Decisão favorável a servidor da Funasa do Mato Grosso é importante e consolida três entendimentos relevantes aos servidores expostos à mesma situação. Confira detalhes a seguir
A 9ª Turma do Tribunal Regional Federal da 1ª Região (TRF1) proferiu decisão favorável ao servidor da Fundação Nacional de Saúde (Funasa) de Mato Grosso, Anildo Rodrigues Pereira, reconhecendo seu direito ao recebimento do adicional de insalubridade em grau máximo e ao pagamento de indenização por danos morais em razão da exposição ao inseticida DDT sem o fornecimento adequado de equipamentos de proteção individual (EPIs).
O caso
O servidor,
agente ambiental da Funasa desde 1987, atuou por anos no combate a endemias,
com exposição habitual a agentes químicos e inseticidas altamente tóxicos.

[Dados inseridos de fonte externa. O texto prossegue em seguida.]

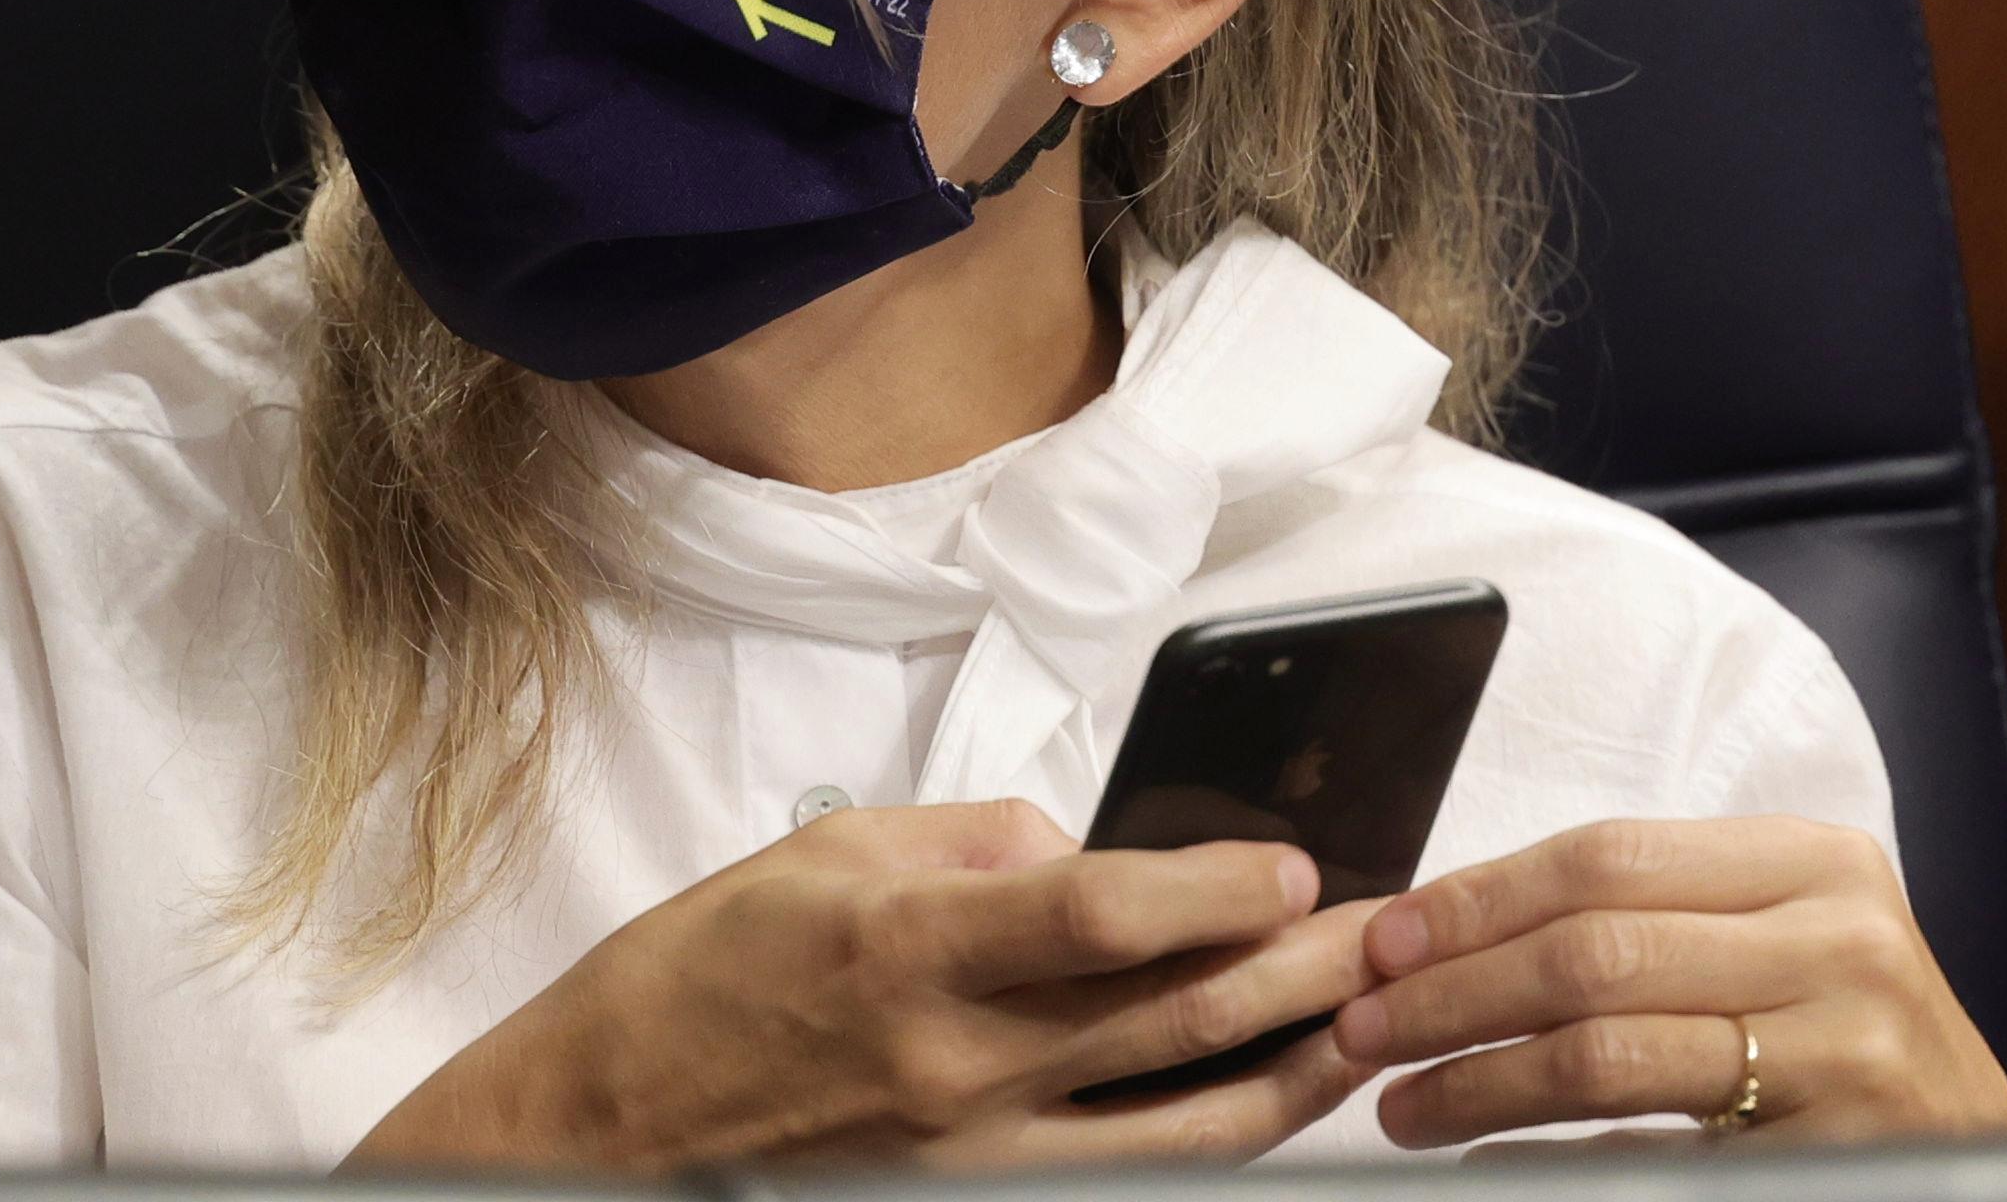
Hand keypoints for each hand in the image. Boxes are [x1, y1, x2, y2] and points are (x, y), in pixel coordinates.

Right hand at [342, 798, 1380, 1174]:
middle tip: (1396, 930)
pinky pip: (1131, 1175)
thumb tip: (1081, 845)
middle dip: (1306, 971)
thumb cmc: (699, 978)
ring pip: (1185, 1125)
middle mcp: (957, 1064)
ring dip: (1296, 1071)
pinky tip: (1271, 1100)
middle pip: (1175, 1020)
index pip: (1103, 917)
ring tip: (1374, 1021)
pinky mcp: (979, 1201)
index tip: (1297, 867)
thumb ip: (967, 841)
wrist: (610, 1129)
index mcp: (910, 950)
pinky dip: (1217, 1139)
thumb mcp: (821, 855)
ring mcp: (976, 1155)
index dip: (1218, 893)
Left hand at [1326, 816, 2006, 1149]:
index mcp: (1816, 865)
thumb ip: (1645, 918)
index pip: (1606, 858)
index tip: (1383, 937)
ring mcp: (1851, 1059)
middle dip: (1453, 993)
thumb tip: (1437, 929)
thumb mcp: (1772, 943)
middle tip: (1362, 1026)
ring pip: (1609, 1056)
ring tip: (1399, 1104)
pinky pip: (1650, 1156)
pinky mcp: (1838, 1160)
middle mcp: (1844, 947)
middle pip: (1594, 953)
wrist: (1983, 1167)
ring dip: (1478, 1083)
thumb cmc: (1840, 1041)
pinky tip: (1484, 1164)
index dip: (1477, 897)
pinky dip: (1548, 1161)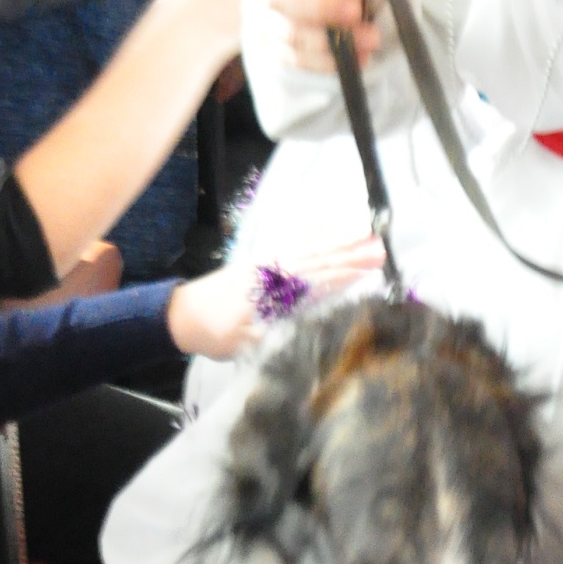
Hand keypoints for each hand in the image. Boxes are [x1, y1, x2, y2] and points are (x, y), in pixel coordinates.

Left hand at [167, 235, 387, 357]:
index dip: (343, 272)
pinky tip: (329, 219)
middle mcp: (272, 268)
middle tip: (381, 247)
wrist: (181, 315)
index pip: (313, 277)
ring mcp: (268, 261)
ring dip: (339, 237)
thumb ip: (271, 336)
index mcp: (269, 288)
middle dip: (350, 252)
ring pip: (309, 244)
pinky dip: (314, 228)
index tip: (371, 267)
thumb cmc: (212, 333)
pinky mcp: (264, 259)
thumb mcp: (240, 343)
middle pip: (317, 256)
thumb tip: (307, 332)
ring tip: (367, 229)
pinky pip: (294, 239)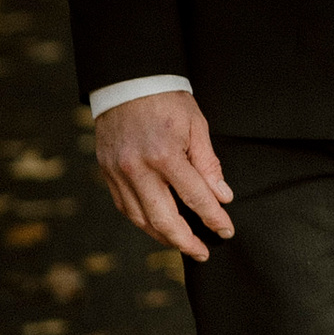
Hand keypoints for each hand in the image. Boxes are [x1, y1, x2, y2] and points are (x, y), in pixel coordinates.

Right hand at [93, 93, 234, 263]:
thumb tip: (222, 197)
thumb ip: (208, 164)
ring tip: (182, 244)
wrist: (127, 82)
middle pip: (164, 219)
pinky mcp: (107, 172)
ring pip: (141, 219)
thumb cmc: (167, 100)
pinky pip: (125, 207)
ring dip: (163, 237)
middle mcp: (138, 168)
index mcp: (165, 155)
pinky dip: (142, 221)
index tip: (226, 231)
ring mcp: (119, 172)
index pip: (195, 197)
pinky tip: (157, 227)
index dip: (213, 218)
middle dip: (186, 241)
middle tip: (202, 252)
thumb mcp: (196, 125)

Apesar disso, recebia o adicional de insalubridade apenas em grau médio (10%) e
não havia comprovação do fornecimento regular de EPIs adequados — como máscaras
com filtros, luvas impermeáveis e vestimentas de proteção — por parte da
Administração.
Exame
laboratorial juntado aos autos comprovou a presença de derivados do DDT em seu
organismo, evidenciando a contaminação decorrente das condições de trabalho às
quais foi submetido.
A decisão
A
Desembargadora Federal Rosimayre Gonçalves de Carvalho, relatora do caso,
reformou a sentença de primeiro grau — que havia julgado improcedentes todos os
pedidos — para condenar o órgão ao pagamento das diferenças retroativas entre o
adicional de insalubridade recebido em grau médio (10%) e o adicional devido em
grau máximo (20% sobre o vencimento básico), respeitada a prescrição
quinquenal, bem como ao pagamento de indenização por danos morais ao servidor.
A Funasa também
foi condenada ao pagamento dos honorários advocatícios, calculados sobre o
proveito econômico apurado na liquidação da sentença.
Por que a
decisão é importante?
O Tribunal
reconheceu que a ausência de comprovação do fornecimento de EPIs é suficiente
para caracterizar a insalubridade em grau máximo. Isso porque o ônus de
demonstrar a entrega dos equipamentos e a fiscalização de seu uso é da
Administração Pública. Não havendo essa comprovação, presume-se que o servidor
exerceu suas atividades sem a proteção adequada.
Igualmente
relevante foi o reconhecimento do dano moral como presumido (in re ipsa) nos
casos de exposição ao DDT sem proteção eficaz. Segundo o TRF1, não é necessária
a comprovação do desenvolvimento de doença para que a indenização seja devida.
Basta a demonstração da exposição desprotegida ao agente tóxico, uma vez que a
simples submissão a uma situação potencialmente causadora de graves danos à
saúde já justifica a reparação.
A tese
fixada pelo Tribunal
A decisão
consolidou três entendimentos de grande importância para os servidores públicos
federais:
· O
adicional de insalubridade é regido pela Lei nº 8.112/1990 e pela Lei nº
8.270/1991 — e não pela CLT —, sendo devido em grau máximo (20%) quando
comprovada a exposição a agentes nocivos sem proteção eficaz;
· A
ausência de comprovação do fornecimento de EPIs pela Administração autoriza o
reconhecimento da insalubridade em grau máximo;
· A
exposição a agente tóxico sem proteção adequada configura dano moral
indenizável, independentemente da comprovação do surgimento de doença.
Atuação do
Sindsep-MT
A decisão
representa uma importante vitória para os servidores públicos federais,
especialmente para aqueles que desempenham atividades expostas a agentes
nocivos e que, muitas vezes, enfrentam condições inadequadas de proteção no
exercício de suas funções.
O resultado
alcançado evidencia a competência técnica, o comprometimento e a atuação
incansável do Departamento Jurídico do nosso sindicato, que tem desempenhado
papel fundamental na defesa dos direitos dos servidores. Mais uma vez, o
trabalho qualificado da equipe jurídica demonstra sua importância na busca por
justiça, valorização profissional e garantia dos direitos assegurados pela
legislação aos trabalhadores do serviço público federal.